Masouleh: An Iranian village built on rooftops
By Shervin Abdolhamidi*
I gazed out the window onto a series of yellow, mud-brick cottages built on a slope, surrounded by verdant hills engulfed in a blanket of swirling fog. In the village of Masouleh, nestled deep in northern Iran’s Alborz Mountains, every view is a rooftop view.
Masouleh was built partway up a steep mountainside to keep the village safe from floods in the valley below and protect it from frigid winds that whip the summit above. But to conform to the steep incline caused by a 100m elevation change, residents had to find creative ways of optimising space. Indeed, the architecture of this roughly 1,000-year-old village is such that the front garden of each house – as well as restaurants, outdoor cafes and even parts of a bazaar – sits on the rooftop of the house below it.
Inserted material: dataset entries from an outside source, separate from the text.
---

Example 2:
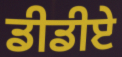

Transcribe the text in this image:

ਡੀਡੀਏ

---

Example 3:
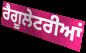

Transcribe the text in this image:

ਰੈਗੂਲੇਟਰੀਆਂ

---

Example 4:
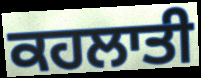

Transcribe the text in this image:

ਕਹਲਾਤੀ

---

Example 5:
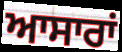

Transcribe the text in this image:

ਆਸਾਰਾਂ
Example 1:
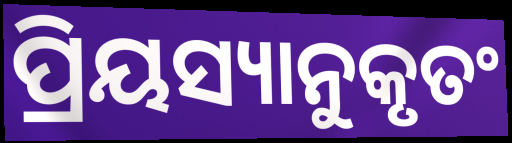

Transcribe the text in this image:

ପ୍ରିୟସ୍ୟାନୁକୃତଂ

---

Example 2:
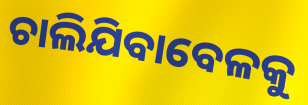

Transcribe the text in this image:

ଚାଲିଯିବାବେଳକୁ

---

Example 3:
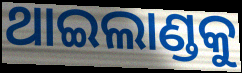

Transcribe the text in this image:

ଥାଇଲାଣ୍ଡକୁ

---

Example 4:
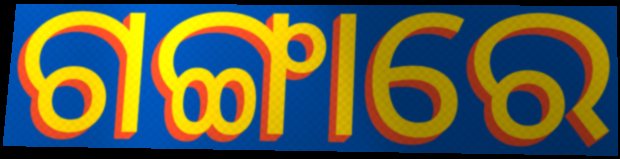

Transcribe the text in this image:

ଗଙ୍ଗାରେ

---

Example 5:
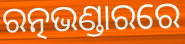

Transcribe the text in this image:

ରତ୍ନଭଣ୍ଡାରରେ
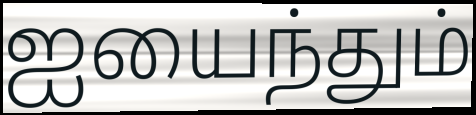
ஐயைந்தும்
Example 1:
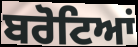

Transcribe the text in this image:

ਬਰੋਟਿਆਂ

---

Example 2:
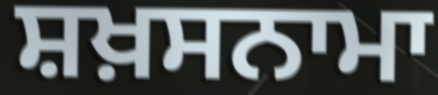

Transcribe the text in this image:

ਸ਼ਖ਼ਸਨਾਮਾ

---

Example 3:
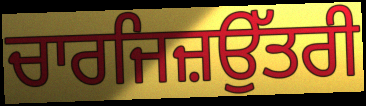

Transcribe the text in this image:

ਚਾਰਜਿਜ਼ਉੱਤਰੀ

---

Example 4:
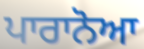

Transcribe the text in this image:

ਪਾਰਾਨੋਆ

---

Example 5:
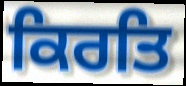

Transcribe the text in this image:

ਕਿਰਤਿ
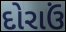
દોરાઉં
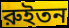
রুইতন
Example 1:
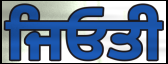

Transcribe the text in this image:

ਜਿਓਤੀ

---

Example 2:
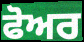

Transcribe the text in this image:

ਫੋਅਰ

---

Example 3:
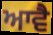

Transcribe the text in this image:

ਆਵੈ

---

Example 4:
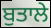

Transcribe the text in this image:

ਬੁਤਾਲੇ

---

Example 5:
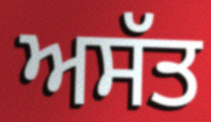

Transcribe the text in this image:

ਅਸੱਤ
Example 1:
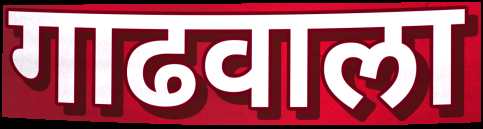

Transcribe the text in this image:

गाढवाला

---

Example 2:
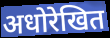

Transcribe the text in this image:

अधोरेखित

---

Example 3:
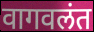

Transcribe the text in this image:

वागवलंत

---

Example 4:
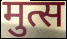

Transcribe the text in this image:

मुत्स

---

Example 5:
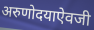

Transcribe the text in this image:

अरुणोदयाऐवजी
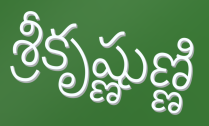
శ్రీకృష్ణుణ్ణి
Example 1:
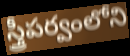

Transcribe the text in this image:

స్త్రీపర్వంలోని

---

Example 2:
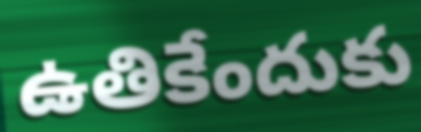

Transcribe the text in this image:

ఉతికేందుకు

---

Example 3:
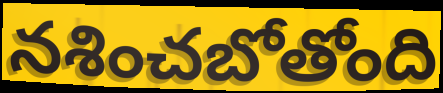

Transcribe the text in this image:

నశించబోతోంది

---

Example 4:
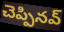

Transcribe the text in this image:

చెప్పినవ్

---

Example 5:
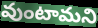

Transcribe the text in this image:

వుంటామని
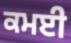
ਕਮਈ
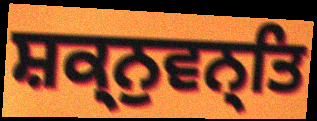
ਸ਼ਕ੍ਨੁਵਨ੍ਤਿ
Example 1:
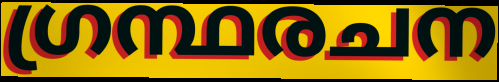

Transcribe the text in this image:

ഗ്രന്ഥരചന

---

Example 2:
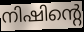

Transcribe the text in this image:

നിഷിന്റെ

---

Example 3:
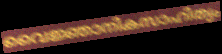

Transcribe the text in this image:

വൈജ്ഞാനികസാഹിത്യം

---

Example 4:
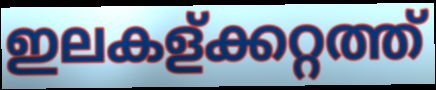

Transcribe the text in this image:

ഇലകള്ക്കറ്റത്ത്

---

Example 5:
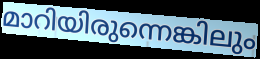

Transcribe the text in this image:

മാറിയിരുന്നെങ്കിലും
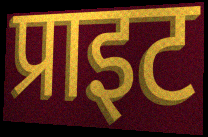
प्राइट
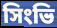
সিংভি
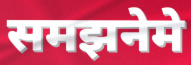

For centuries, the roofs of these houses, constructed from clay, stone and wood, have had to not only endure the wet climate (the region sees around 150cm of rain and snow each year), but also the weight of constant foot traffic – women hanging clothes to dry and merchants selling colourful scarves and handmade dolls from small stands along the alleyways. The guesthouse where I was staying, like many other homes in Masouleh, had a large window that spanned the front wall of the room to let in sunlight and warmth – one of the traditional techniques to contend with cold winters. (Many of the older Masouleh homes also have a winter room at the back of the building, insulated by the thick, clay walls.)
With a cup of tea in hand, I peered down into the slender passageways formed by the interconnected rooftops. I spotted a man carrying groceries from the bazaar up a winding staircase between two houses to his house in the upper levels.
“One never gets tired of this view,” my host, Mr Safaee, said as he joined me by the window.
Masouleh has long been a trading hub; for centuries, people came from all around the region to sell their wares. And in the early 20th century, the village was used as a stronghold by the Jangali Movement, which opposed the occupation of Iran by Ottoman, British and Russian forces. But while we sipped our tea, Safaee lamented the gradual emigration of villagers to Iran’s more urban areas.
“When I was a kid, there used to be an elementary school here. We never had a large population, but we were all very close,” he told me. “Now, young people leave the village to other cities for work. Now we don’t even have the elementary school.”
Those who remain have profited from tourism. “It allowed us to have a good living, and to repair our old houses to the way they were,” Safaee said.
With the rise of Masouleh as a popular tourism destination in Iran, the narrow streets can sometimes feel more reminiscent of a large city than a tranquil village. With the larger hotels located at the lower levels near the village entrance, many tourists seem content to stay near the bazaar, which is surrounded by rooftop cafes and restaurants. However, the higher levels tend to be more tranquil.
I finished my tea and set out to explore Masouleh. As I made my way up towards the top of the village, I glanced down to the valley, where a tour bus was slowly making its way up the inclined road to the base of the village, the point at which visitors would have to walk, as Masouleh’s alleyways do not support vehicle traffic.
Away from the crowds, I walked along the Barf-Andaz area, meaning ‘place to throw snow’. “Here in Masouleh, we shovel our snow onto the rooftop of the neighbour below us,” Safaee had told me earlier that day, chuckling at my surprise. Because it is closest to the slope of the mountain, the 1-2m area at the back of each roof is the strongest part of the structure. This is where the shovelled snow is stored in the winter, thus minimising the chance of a roof collapse.
I made my way back down into the village towards the bazaar, a compact alley filled with shops selling handcrafted knives, mountain goat horns and an assortment of bracelets. Tourists perused the wares while locals went about their evening grocery shopping, stopping at vendors offering baked goods, dried fruit, homemade jam and mountain herbs such as chamomile and mint. I passed an elderly lady, who was winding yarn into the shape of a doll to add to the colourful bundle next to her.
“Would you like a doll?” she asked as her fingers expertly twisted the yarn to form the shape of a head. She told me that after her daughters had moved to the city of Rasht 70km away, she now makes the dolls that she once made for her daughters for visitors. I politely declined, and she bid me farewell.
I followed a stairway to the level above the bazaar, took a seat at a restaurant patio and ordered mirza qassemi, a flavourful Persian dish of aubergine, garlic and egg served together like a stew. Here, I enjoyed an early dinner while the evening fog rolled in once more, permeating the streets and shrouding the village in mist.